Abolition Lot 1 of Catalog 481
By Louise Harlow
Gerald Massey was a poet and writer on spiritualism. He was born to poor parents in England who forced him to work when he was a child in a silk factory where conditions were deplorable. His life in these early years were rendered gloomy by much distress and deprivation, against which the young man strove with increasing spirit and virility, educating himself in his spare time, and gradually cultivating his innate taste for literary work. This book is a collection of some of his best writing. He later got involved in Egyptology and wrote several controversial pieces that connected Egypt with Christianity.
Samuel Joseph May , whose signature at the front of the book, was born on September 12, 1797 into a well-connected Boston family, William Lloyd Garrison converted him to immediate abolitionism in 1830; they became lifelong friends. Rev. May assisted Garrison in founding the New England Anti-Slavery Society (NEASS) and was a founding member the American Anti-Slavery Society (AASS).
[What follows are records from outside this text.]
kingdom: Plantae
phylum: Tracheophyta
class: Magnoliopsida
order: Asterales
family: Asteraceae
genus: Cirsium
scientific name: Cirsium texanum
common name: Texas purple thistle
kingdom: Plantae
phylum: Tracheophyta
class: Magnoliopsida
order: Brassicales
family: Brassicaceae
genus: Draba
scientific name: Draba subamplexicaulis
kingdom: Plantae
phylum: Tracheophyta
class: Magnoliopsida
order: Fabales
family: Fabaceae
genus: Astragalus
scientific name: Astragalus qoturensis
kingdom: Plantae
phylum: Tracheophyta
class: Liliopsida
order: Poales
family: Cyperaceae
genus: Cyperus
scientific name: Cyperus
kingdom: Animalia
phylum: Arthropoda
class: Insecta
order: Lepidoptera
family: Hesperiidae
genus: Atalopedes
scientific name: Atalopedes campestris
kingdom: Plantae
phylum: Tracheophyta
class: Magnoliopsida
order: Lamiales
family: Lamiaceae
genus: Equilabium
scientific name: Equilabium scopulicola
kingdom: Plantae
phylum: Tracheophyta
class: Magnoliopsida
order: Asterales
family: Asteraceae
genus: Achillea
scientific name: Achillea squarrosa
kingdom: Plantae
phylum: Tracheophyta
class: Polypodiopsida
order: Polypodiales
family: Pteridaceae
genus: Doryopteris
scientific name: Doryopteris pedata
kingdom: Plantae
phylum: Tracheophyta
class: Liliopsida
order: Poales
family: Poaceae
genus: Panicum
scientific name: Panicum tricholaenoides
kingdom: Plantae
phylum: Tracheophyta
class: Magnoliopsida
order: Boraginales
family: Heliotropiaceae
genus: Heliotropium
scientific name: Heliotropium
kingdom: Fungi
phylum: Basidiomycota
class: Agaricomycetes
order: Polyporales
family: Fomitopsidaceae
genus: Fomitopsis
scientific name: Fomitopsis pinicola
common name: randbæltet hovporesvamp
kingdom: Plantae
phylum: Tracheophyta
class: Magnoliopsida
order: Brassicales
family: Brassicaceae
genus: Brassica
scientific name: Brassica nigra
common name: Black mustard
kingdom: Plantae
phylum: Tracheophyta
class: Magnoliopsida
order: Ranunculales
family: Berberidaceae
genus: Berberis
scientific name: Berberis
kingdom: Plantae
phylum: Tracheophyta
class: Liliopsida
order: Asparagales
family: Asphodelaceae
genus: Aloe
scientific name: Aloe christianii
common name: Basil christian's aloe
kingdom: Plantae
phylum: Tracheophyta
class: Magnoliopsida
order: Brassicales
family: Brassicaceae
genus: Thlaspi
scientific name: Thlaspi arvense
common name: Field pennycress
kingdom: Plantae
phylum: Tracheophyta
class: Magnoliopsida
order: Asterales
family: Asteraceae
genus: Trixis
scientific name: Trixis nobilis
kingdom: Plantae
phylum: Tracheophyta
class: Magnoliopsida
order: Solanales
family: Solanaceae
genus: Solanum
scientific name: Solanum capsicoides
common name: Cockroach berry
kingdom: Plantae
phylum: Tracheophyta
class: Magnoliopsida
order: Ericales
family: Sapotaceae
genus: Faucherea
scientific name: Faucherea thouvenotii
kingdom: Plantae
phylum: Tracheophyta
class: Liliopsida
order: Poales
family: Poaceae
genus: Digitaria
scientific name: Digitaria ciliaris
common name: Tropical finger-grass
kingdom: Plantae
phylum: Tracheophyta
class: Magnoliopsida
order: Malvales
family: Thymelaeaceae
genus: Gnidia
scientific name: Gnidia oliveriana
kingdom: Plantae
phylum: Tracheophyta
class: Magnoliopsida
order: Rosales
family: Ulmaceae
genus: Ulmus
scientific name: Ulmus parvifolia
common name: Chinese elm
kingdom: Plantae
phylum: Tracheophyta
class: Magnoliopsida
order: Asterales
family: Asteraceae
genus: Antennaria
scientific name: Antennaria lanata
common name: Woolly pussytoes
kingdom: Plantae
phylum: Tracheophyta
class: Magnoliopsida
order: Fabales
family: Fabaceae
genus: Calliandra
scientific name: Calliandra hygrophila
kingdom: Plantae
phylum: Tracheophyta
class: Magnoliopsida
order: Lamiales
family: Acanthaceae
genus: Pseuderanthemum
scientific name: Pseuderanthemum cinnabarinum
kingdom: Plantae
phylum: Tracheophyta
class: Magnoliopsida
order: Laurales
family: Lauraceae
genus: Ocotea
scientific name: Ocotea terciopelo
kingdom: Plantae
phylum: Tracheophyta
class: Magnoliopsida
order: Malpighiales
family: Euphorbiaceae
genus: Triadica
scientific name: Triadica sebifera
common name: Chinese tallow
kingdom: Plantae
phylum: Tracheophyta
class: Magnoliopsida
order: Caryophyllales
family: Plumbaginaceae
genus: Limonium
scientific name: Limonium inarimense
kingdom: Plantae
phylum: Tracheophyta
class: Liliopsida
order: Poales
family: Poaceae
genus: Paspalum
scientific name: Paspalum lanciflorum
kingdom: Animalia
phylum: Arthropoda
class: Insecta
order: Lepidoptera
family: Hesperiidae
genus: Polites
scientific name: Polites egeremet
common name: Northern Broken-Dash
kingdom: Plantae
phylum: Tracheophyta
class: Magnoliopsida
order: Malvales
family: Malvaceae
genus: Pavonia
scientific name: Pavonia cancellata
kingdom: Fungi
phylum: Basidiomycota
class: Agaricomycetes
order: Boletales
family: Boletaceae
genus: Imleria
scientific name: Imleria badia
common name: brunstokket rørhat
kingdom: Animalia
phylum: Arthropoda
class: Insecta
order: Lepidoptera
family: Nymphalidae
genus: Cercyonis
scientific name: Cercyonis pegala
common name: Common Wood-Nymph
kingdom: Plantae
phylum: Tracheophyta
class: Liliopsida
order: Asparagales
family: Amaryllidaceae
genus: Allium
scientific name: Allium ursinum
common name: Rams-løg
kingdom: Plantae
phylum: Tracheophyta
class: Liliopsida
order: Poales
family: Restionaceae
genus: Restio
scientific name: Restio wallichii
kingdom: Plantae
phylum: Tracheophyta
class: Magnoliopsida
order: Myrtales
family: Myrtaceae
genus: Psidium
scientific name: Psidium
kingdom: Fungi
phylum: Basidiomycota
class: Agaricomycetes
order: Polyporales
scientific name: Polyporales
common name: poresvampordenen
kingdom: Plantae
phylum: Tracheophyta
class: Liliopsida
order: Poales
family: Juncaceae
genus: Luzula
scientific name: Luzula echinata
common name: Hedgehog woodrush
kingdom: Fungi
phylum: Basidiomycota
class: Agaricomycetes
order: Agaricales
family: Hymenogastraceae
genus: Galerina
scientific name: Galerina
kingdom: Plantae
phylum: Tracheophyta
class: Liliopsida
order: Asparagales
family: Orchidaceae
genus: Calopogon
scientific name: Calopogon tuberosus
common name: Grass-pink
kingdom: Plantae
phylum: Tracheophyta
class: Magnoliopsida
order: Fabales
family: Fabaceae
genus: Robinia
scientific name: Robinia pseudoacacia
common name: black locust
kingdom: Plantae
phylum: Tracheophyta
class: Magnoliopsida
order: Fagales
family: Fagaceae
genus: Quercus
He championed Prudence Crandall’s quest to educate Black schoolgirls published the abolitionist newspaper The Unionist (1833), and helped with the organization of the Philadelphia Female Anti-Slavery Society.
In 1834, Rev. May converted his internationally recognized mentor, Dr. William E. Channing, to abolitionism. Rev. May was hired as a General Agent and Corresponding Secretary for the NEASS (1835-36), hosted Sarah and Angelina E. Grimké when they spoke from his pulpit (1837) and praised the work of Abby Kelley Foster. Tolerance and civility were characteristics of Rev. May. He tried, unsuccessfully, to avert the 1840 AASS breakup. Theodore Dwight Weld commented that Rev. May was the only abolitionist who “had not been poisoned by this fierce feud.”
In 1845, after serving parishes in Connecticut and Massachusetts, Rev. May accepted what was to become his final ministry in Syracuse, NY. There he became acquainted with both Sojourner Truth and Harriet Tubman. His national prominence was acknowledged when the “Barn Burner Democratic/Conscience Whigs” asked him for an opening prayer at their 1848 Buffalo convention, where he supported Gerrit Smith for president. Rev. May, along with Gerrit Smith and Rev. Jermain Wesley Loguen, were instrumental in the 1851 rescue of the runaway slave William “Jerry” Henry, arrested under the Fugitive Slave Act. Thereafter, he staged annual “Jerry Celebrations,’’ portraying this rescue as another “Boston Tea Party.” Rev. May is depicted on the “Jerry Rescue” monument in downtown Syracuse, NY.
By 1830, Rev. May recognized that racial prejudice, not only financial self-interest, perpetuated slavery in the U.S., long after its prohibition elsewhere. He was dedicated to racial equality, not just abolition. He included African-Americans in his meetings (unlike many abolitionists), assisted hundreds of fugitive slaves in eastern Connecticut (1834) and Syracuse (from 1845), served as president of the Syracuse Fugitive Aid Society, toured settlements of former slaves in Canada for the AASS, founded one of the earliest Freedman’s Relief Associations (1862), and promoted Radical Reconstruction, especially suffrage, education and land distribution to former slaves.
He died on July 1, 1871, eulogized by Bishop Jermain Loguen, Gerrit Smith, and William Garrison who said “…without his encouraging words and zealous co-operation, I should have lost much of the inspiration….”
In addition to abolition, Reverend May championed women’s rights and suffrage, interracial and other educational reforms, pacifism, temperance, and the welfare of the under-privileged. He proposed a graduated income tax and assisted the Onondaga Nation. He was a moral giant ahead of his time.
Massey, Gerald. Poems and Ballads. 8vo, gilt-lettered publisher’s cloth stamp in blind; spine-ends frayed, generally clean and sound otherwise.
New York, 1854 [75/100]
SIGNED on the front free endpaper by noted Abolitionist and reformer, Samuel J. May.